I cittadini di Marsala, come tutti gli altri Siciliani, erano obbligati, con notevole aggravio economico, a dare ospitalità ai soldati spagnoli in servizio sull'isola, presso le proprie abitazioni con gli immaginabili inconvenienti. Dopo aver tentato una via alternativa con l'affitto di case vuote, fallito sia per i prezzi alti o addirittura gonfiati sia per le azioni di vandalismo operate dagli stessi soldati, alla fine del 1570 il Consiglio Civico decise di costruire un vero e proprio quartiere militare istituendo un'apposita tassa a carico dei cittadini, stanchi dei soprusi delle truppe spagnole di passaggio o di presidio.

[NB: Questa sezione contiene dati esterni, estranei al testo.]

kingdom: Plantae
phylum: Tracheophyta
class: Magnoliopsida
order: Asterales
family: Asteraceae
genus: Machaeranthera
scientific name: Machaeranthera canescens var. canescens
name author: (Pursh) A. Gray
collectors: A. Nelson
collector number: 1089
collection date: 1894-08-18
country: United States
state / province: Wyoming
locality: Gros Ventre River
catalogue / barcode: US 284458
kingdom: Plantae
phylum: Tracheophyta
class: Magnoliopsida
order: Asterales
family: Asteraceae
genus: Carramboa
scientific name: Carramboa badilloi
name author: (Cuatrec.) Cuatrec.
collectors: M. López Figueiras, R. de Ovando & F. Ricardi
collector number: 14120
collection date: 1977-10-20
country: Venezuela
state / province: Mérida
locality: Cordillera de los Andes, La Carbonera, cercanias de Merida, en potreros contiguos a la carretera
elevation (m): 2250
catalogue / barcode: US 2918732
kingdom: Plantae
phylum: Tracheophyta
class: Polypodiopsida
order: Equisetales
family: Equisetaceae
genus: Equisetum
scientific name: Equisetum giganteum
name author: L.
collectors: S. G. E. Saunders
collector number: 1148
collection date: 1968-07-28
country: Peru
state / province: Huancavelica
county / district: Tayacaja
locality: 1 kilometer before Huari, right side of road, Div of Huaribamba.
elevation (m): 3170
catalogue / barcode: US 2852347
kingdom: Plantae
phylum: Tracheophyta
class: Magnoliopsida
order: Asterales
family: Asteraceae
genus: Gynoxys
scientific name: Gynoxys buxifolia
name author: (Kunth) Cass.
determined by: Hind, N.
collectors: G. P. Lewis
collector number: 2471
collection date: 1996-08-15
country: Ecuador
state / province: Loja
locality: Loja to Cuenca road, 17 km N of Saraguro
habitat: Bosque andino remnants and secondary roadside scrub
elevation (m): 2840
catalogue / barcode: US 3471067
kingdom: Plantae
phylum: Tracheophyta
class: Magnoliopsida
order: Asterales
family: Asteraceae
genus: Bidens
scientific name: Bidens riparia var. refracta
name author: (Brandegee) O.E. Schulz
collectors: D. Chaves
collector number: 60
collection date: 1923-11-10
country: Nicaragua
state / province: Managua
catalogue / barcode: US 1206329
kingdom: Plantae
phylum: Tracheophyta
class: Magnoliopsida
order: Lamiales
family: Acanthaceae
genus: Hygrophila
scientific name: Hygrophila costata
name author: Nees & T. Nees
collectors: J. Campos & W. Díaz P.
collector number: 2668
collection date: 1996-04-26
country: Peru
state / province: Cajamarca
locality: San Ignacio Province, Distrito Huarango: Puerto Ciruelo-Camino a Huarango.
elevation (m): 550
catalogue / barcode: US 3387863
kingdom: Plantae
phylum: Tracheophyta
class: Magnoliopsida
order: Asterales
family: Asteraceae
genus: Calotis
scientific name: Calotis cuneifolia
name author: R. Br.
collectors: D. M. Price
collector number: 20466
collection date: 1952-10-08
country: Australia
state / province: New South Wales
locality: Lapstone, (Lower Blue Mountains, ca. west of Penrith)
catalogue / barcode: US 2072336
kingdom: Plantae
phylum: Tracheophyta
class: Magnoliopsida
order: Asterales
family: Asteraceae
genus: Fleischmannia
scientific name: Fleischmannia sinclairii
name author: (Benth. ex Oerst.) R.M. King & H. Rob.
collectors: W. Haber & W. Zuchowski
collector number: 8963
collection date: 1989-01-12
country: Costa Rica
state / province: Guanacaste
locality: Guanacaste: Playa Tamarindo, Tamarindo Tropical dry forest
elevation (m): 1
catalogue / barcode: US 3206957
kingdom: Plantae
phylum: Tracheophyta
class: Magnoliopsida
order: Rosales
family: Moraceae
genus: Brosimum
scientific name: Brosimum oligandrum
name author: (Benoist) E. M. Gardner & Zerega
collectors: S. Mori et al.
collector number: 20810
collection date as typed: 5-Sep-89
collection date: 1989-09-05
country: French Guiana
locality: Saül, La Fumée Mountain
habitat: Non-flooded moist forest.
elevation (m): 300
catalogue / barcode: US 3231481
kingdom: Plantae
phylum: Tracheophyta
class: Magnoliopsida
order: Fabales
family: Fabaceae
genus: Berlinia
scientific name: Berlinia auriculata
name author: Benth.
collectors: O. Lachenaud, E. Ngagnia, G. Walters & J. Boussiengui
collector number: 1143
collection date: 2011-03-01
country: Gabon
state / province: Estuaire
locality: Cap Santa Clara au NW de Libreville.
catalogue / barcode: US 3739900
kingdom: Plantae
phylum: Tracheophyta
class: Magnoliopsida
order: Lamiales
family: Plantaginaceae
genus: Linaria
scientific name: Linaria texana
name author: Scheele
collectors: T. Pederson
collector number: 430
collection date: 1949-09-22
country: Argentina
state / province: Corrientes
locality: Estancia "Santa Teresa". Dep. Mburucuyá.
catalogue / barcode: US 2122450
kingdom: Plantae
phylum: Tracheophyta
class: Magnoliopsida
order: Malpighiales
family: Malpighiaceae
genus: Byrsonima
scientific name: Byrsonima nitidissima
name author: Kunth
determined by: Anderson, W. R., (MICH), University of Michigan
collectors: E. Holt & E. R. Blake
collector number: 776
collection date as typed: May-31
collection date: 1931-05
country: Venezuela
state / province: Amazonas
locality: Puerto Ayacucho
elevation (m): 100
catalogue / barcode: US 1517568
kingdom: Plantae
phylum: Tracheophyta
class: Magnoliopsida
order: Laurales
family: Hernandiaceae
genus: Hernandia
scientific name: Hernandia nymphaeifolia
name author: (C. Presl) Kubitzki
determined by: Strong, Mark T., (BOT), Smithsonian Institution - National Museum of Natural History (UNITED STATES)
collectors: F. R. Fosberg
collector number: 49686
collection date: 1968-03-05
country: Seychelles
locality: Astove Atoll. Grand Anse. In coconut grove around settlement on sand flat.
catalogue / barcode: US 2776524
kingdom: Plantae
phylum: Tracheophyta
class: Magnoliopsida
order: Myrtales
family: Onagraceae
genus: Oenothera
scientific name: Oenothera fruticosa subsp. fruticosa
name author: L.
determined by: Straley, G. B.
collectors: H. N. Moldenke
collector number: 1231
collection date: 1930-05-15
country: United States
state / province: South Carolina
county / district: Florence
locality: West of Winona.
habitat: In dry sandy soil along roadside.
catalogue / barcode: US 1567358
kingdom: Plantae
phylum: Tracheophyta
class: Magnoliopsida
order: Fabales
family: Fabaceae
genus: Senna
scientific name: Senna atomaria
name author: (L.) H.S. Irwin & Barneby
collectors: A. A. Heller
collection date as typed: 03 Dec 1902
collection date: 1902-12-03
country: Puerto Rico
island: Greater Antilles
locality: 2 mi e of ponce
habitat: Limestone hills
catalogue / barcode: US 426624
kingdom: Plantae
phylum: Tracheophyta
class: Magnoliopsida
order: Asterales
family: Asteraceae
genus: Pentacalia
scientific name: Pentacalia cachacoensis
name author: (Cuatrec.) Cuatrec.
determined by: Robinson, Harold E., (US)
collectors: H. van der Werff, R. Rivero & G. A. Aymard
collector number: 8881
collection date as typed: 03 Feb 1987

L'edifico fu completato molto probabilmente nei primi anni del XVII secolo ed è ubicato all'interno del centro storico, nell'area compresa tra Via Santa Caterina, Piazza Marconi, Piazza Addolorata e Via Garibaldi (dove è il prospetto principale). Due secoli dopo i Borboni ne contesero il possesso al Comune di Marsala che solo nel 1867 si vide riconoscere dal Regno d'Italia i diritti sulla struttura, già da tempo utilizzata come sede degli uffici comunali Gli ambienti interni dell'ex quartiere militare della città. si aprono su un cortile ampio cui si accede tramite un piano galleria. La tipologia del portale rientra tra quelli rinascimentali mentre l'edificio è completato da merlature.L'accesso principale, sulla via Garibaldi a poche decine di metri dall'omonima Porta, è assicurato da un grande arco sul quale è scolpito, su un bassorilievo in marmo bianco, l'antico stemma della città costituito dalla tortuosa scaletta e il prospetto dell'antica chiesa della Madonna della Grotta. Questo ingresso immette in un ampio cortile quadrato al centro del quale c'è una fontana, un tempo usata per abbeverare i cavalli, e un albero secolare dall'ampissima chioma. Un altro ingresso, proprio adiacente a Porta Garibaldi, immette in un'altra area del quartiere spagnolo, quella delle stalle, oggi adibita a mercato del pesce (ma non solo), ricca di colori e di odori dove prendono vita una serie di locali e winebar che animano la vita notturna della città. Oggi questo quartiere è usato come sede degli uffici comunali. Nel cortile si conservano cippi ed epigrafi di età romana di grande importanze storica.